**DATA FOR REVIEW**
== Segment start ==
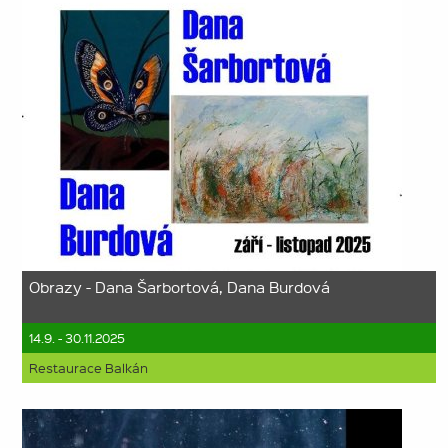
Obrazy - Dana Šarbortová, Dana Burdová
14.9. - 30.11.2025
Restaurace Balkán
== Segment end ==
== Segment start ==
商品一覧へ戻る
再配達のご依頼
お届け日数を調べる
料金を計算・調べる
== Segment end ==
**WORK INSTRUCTIONS**
An exact copy of the lines above, from the one containing "Obrazy - Dana Šarbortová, Dana Burdová" down to the one containing "Restaurace Balkán" and including both, is the whole answer; retype it and nothing else.

**PROBLEM SOLUTION**
Obrazy - Dana Šarbortová, Dana Burdová
14.9. - 30.11.2025
Restaurace Balkán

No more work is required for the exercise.